Technical defences are holding, but Visa’s Spring 2026 threat report warns the payments industry is now fighting a behavioural war it wasn’t built to win
Visa has identified nearly $1bn in scam-related fraud activity across the second half of 2025, as the company warns improved network-level defences are pushing adversaries away from infrastructure and toward people.

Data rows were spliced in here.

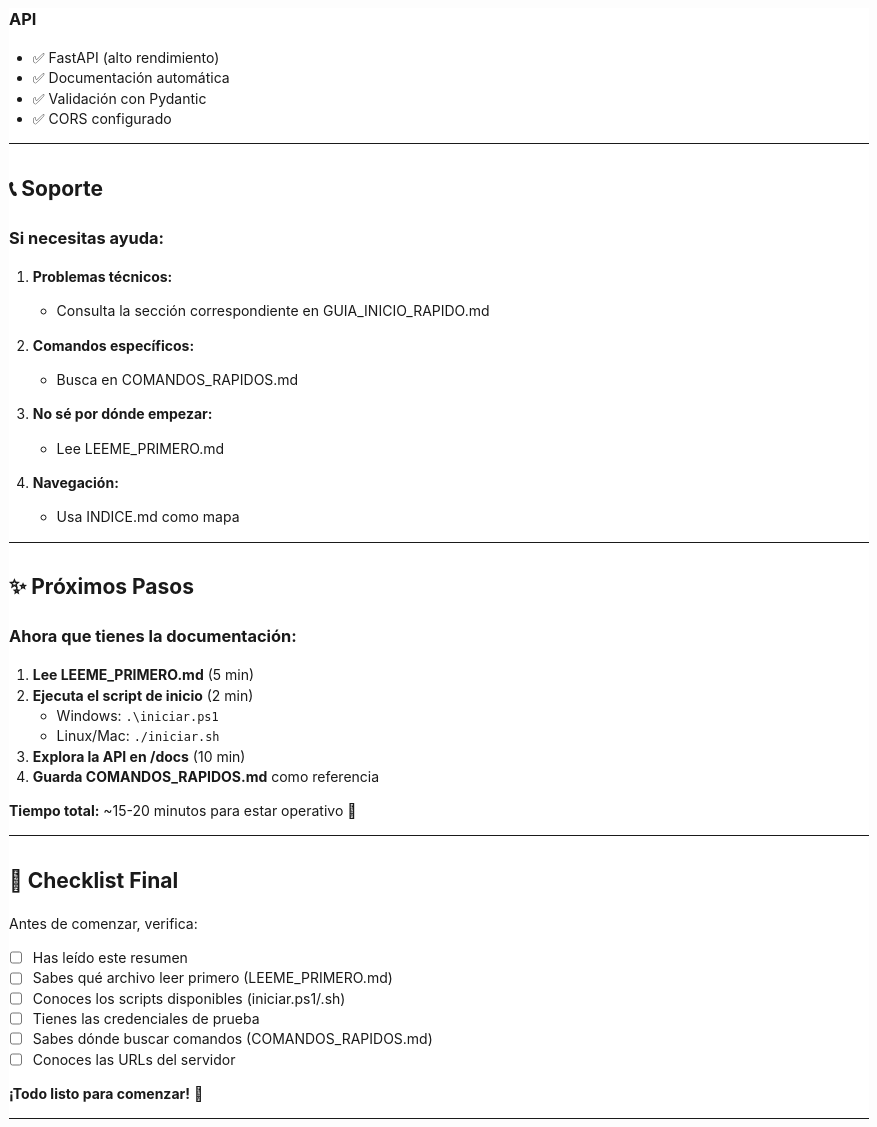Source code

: ### API
- ✅ FastAPI (alto rendimiento)
- ✅ Documentación automática
- ✅ Validación con Pydantic
- ✅ CORS configurado

---

## 📞 Soporte

### Si necesitas ayuda:

1. **Problemas técnicos:**
   - Consulta la sección correspondiente en GUIA_INICIO_RAPIDO.md

2. **Comandos específicos:**
   - Busca en COMANDOS_RAPIDOS.md

3. **No sé por dónde empezar:**
   - Lee LEEME_PRIMERO.md

4. **Navegación:**
   - Usa INDICE.md como mapa

---

## ✨ Próximos Pasos

### Ahora que tienes la documentación:

1. **Lee LEEME_PRIMERO.md** (5 min)
2. **Ejecuta el script de inicio** (2 min)
   - Windows: `.\iniciar.ps1`
   - Linux/Mac: `./iniciar.sh`
3. **Explora la API en /docs** (10 min)
4. **Guarda COMANDOS_RAPIDOS.md** como referencia

**Tiempo total:** ~15-20 minutos para estar operativo 🚀

---

## 📝 Checklist Final

Antes de comenzar, verifica:

- [ ] Has leído este resumen
- [ ] Sabes qué archivo leer primero (LEEME_PRIMERO.md)
- [ ] Conoces los scripts disponibles (iniciar.ps1/.sh)
- [ ] Tienes las credenciales de prueba
- [ ] Sabes dónde buscar comandos (COMANDOS_RAPIDOS.md)
- [ ] Conoces las URLs del servidor

**¡Todo listo para comenzar!** 🎉

---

The card giant’s Spring bi-annual Threat Report, covering July to December 2025, documents measurable progress on traditional fraud vectors – finding device-token fraud fell 9.6% year-on-year, while losses tied to enumeration attacks declined 16% over the same period.
Visa’s Risk Operations Centre blocked a 13% increase in unique enumeration attempts at the network level during the period.

But Chief Risk and Client Services Officer Paul Fabara cautioned headline improvements mask a change of direction in how fraudsters are carrying out their attacks.
“Over the last six months, Visa blocked a 13% increase in unique enumeration attacks at the network level while continuing to deliver measurable improvements in core security outcomes – clear evidence that network scale defenses are working,” he said.
“But while security initiatives are working, the nature of the threat is changing as fraudsters are moving their targets.”
From credential theft to behavioural manipulation
Scams have become what the report describes as the fastest growing category of consumer risk, with AI-generated content, voice impersonation and deepfake media enabling fraudsters to operate at scale, presenting a false sense of credibility previously unachievable.
Critically, because the victim authorises the transaction themselves, the fraud is largely invisible to conventional authentication controls.
“Fraud is increasingly a problem of behavioural manipulation, ecosystem fragmentation and accelerated attack cycles enabled by AI,” says Fabara.
For the industry this means a change in detection logic, moving away from identifying stolen credentials to identifying deception in progress.
The report notes scam prevention cannot be resolved at the authorisation layer alone, because when a user behaves legitimately from a transactional standpoint, defence requires identity verification, intent assessment and manipulation detection. These are not capabilities any single institution can deploy in isolation.
AI compresses the attack cycle on both sides
Attackers are using AI to generate personalised scams, automate workflows and iterate tactics at far greater speed. This is particularly true for ransomware, where AI tools have compressed attack timelines from days to minutes.
Defenders are deploying the same tools in reverse, by using AI to detect anomalies earlier, reduce false positives and automate the ‘detect-triage-response’ cycle. Visa describes this as a speed competition, and one where manual, siloed review models are structurally disadvantaged.
Visa reveals global ransomware activity rose 26% in the second half of 2025 compared to the same period in 2024 – yet only 23% of victims paid ransoms, the lowest rate on record, with average payments down 66% quarter-on-quarter. The report attributes declining payments to growing awareness paying ransoms has little reliable effect on whether data is leaked.
Visa’s findings tellingly show the most consequential security failures now occur at the boundaries between institutions – where incentives and visibility are misaligned – as opposed to within any single organisation’s perimeter.
“Staying ahead now requires more than incremental control improvements,” says Fabara. “It requires a shared, system-level approach to security across all points of the financial ecosystem: financial institutions, merchants, technology platforms, and policymakers.”